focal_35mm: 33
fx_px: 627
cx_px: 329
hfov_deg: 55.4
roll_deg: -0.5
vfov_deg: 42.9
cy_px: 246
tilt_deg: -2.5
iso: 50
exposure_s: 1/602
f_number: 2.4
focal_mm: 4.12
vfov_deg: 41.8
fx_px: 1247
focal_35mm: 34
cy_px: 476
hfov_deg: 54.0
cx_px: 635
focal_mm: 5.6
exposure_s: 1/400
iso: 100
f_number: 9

········

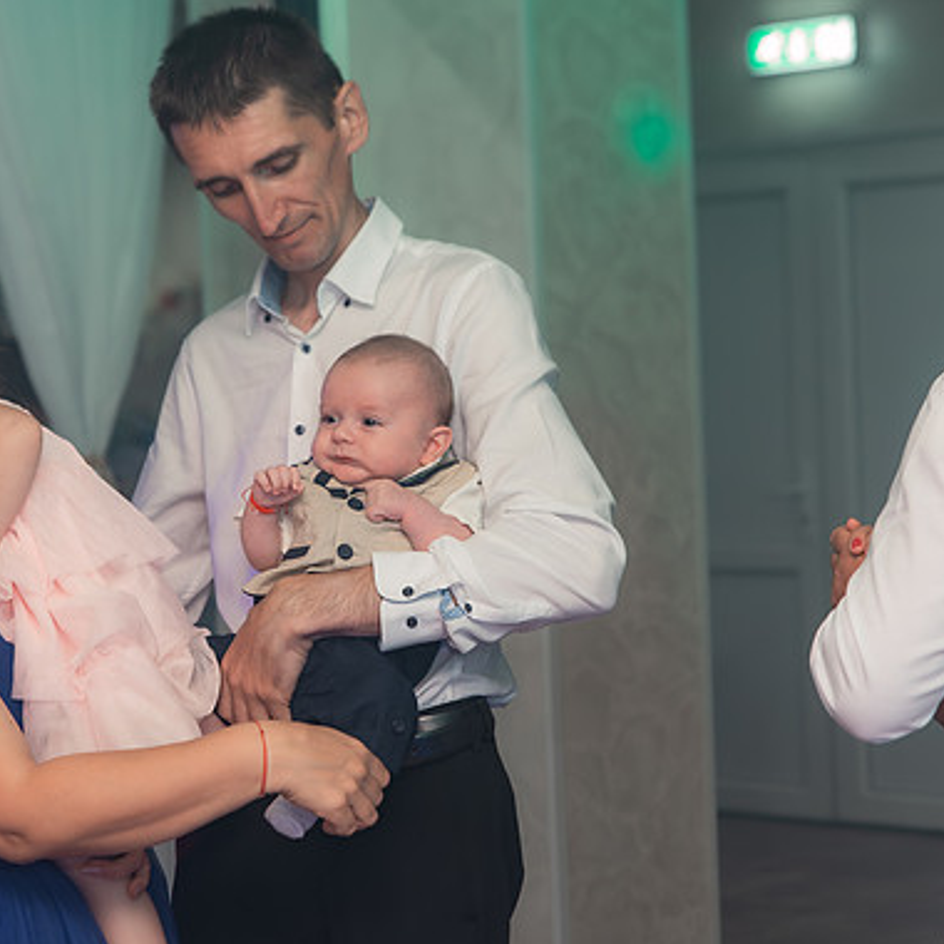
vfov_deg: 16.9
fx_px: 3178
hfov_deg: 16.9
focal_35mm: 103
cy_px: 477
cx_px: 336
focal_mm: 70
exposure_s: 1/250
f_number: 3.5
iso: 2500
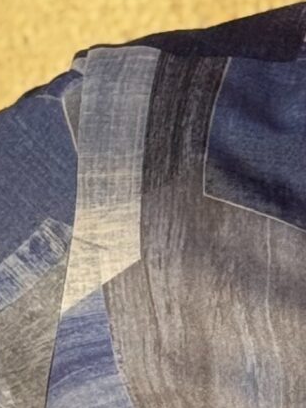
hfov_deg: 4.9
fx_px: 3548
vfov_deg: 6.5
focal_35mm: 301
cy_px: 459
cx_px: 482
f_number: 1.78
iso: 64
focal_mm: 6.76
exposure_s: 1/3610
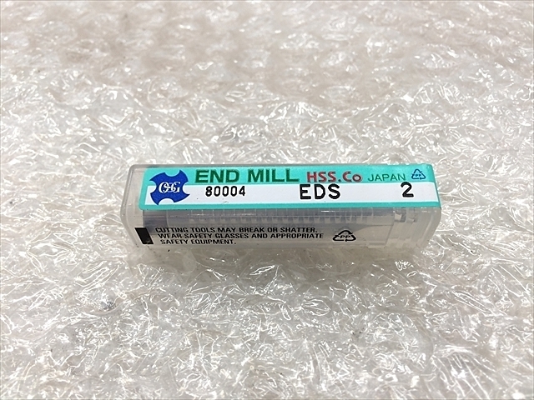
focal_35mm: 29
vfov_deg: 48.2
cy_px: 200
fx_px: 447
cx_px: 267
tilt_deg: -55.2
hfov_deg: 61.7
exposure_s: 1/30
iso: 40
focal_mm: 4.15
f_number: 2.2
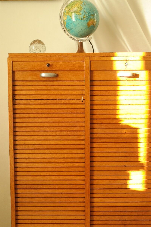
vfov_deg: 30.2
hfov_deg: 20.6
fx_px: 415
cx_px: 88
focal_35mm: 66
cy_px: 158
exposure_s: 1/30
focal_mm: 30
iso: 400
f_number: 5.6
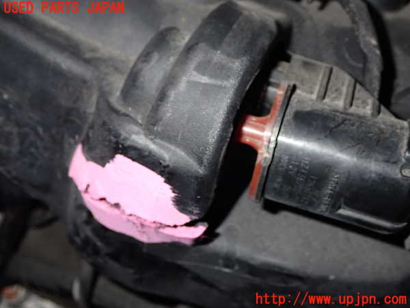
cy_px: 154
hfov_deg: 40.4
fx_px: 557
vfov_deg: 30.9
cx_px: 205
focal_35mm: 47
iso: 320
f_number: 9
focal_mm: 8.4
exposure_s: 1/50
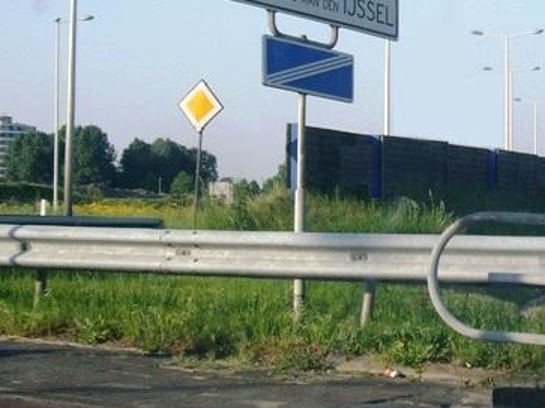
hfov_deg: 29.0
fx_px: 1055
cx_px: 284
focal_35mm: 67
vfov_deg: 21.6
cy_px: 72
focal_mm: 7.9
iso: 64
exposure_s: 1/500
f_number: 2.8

········

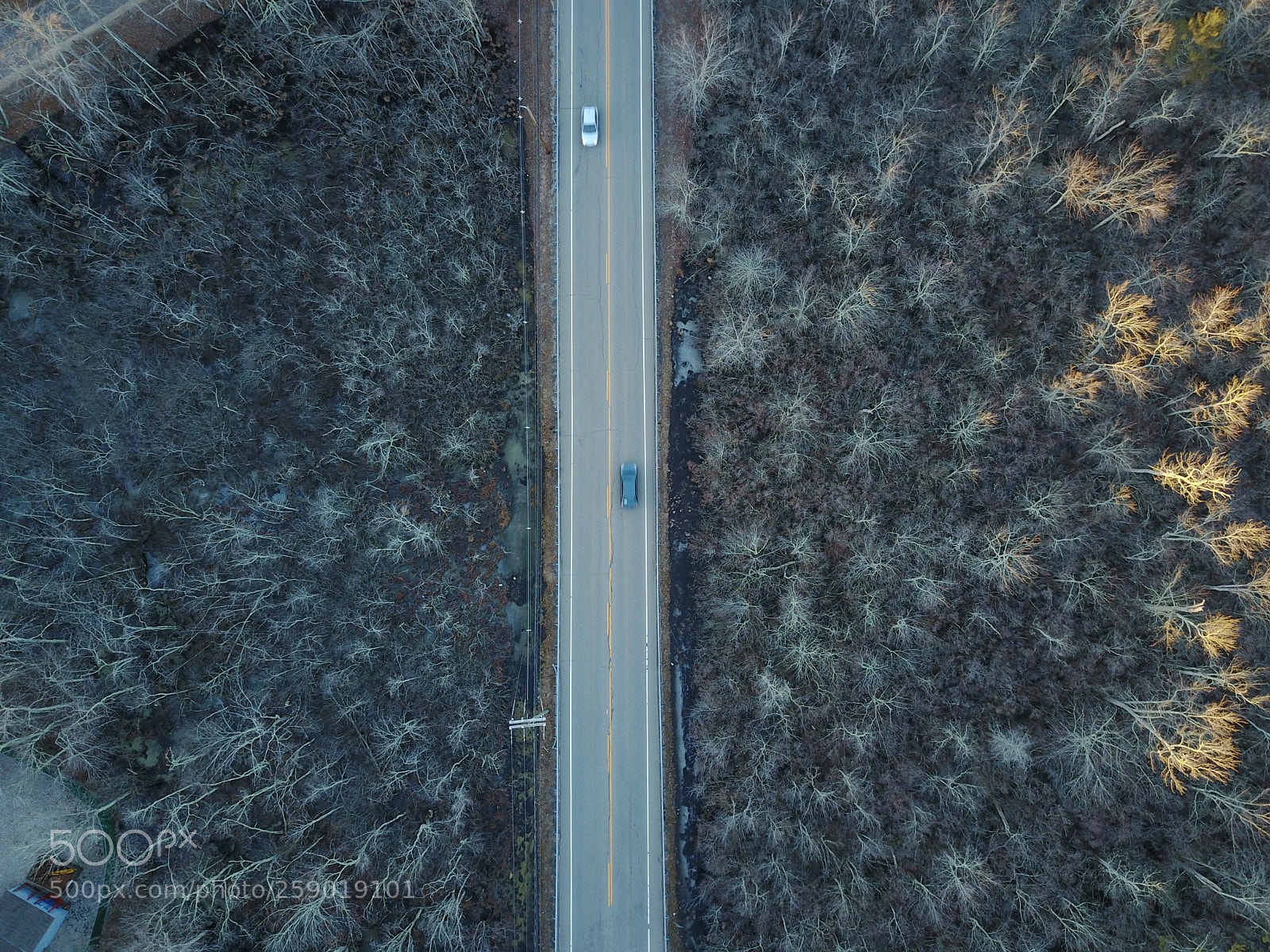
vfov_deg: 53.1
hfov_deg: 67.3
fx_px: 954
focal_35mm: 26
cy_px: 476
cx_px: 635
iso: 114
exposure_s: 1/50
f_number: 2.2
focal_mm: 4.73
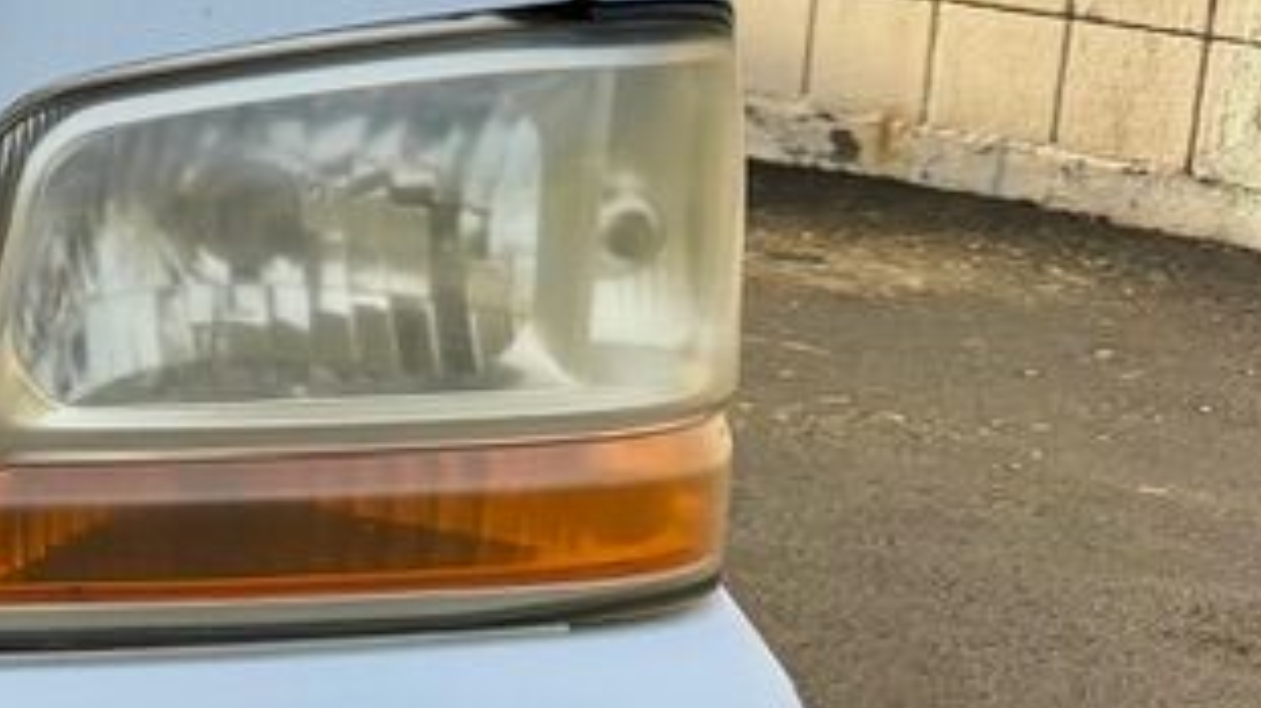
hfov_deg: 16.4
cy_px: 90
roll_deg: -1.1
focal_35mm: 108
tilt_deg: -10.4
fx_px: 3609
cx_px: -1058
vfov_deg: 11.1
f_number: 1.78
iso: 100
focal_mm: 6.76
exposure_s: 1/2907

········

_TASK REQUIREMENTS_
From the data above, return only the lines starting at the line that holds "fx_px: 3548" and ending at the line that holds "f_number: 2.8", word for word and without pictures.

_RESPONSE TO THE EXERCISE_
fx_px: 3548
vfov_deg: 6.5
focal_35mm: 301
cy_px: 459
cx_px: 482
f_number: 1.78
iso: 64
focal_mm: 6.76
exposure_s: 1/3610
focal_35mm: 29
vfov_deg: 48.2
cy_px: 200
fx_px: 447
cx_px: 267
tilt_deg: -55.2
hfov_deg: 61.7
exposure_s: 1/30
iso: 40
focal_mm: 4.15
f_number: 2.2
vfov_deg: 30.2
hfov_deg: 20.6
fx_px: 415
cx_px: 88
focal_35mm: 66
cy_px: 158
exposure_s: 1/30
focal_mm: 30
iso: 400
f_number: 5.6
cy_px: 154
hfov_deg: 40.4
fx_px: 557
vfov_deg: 30.9
cx_px: 205
focal_35mm: 47
iso: 320
f_number: 9
focal_mm: 8.4
exposure_s: 1/50
hfov_deg: 29.0
fx_px: 1055
cx_px: 284
focal_35mm: 67
vfov_deg: 21.6
cy_px: 72
focal_mm: 7.9
iso: 64
exposure_s: 1/500
f_number: 2.8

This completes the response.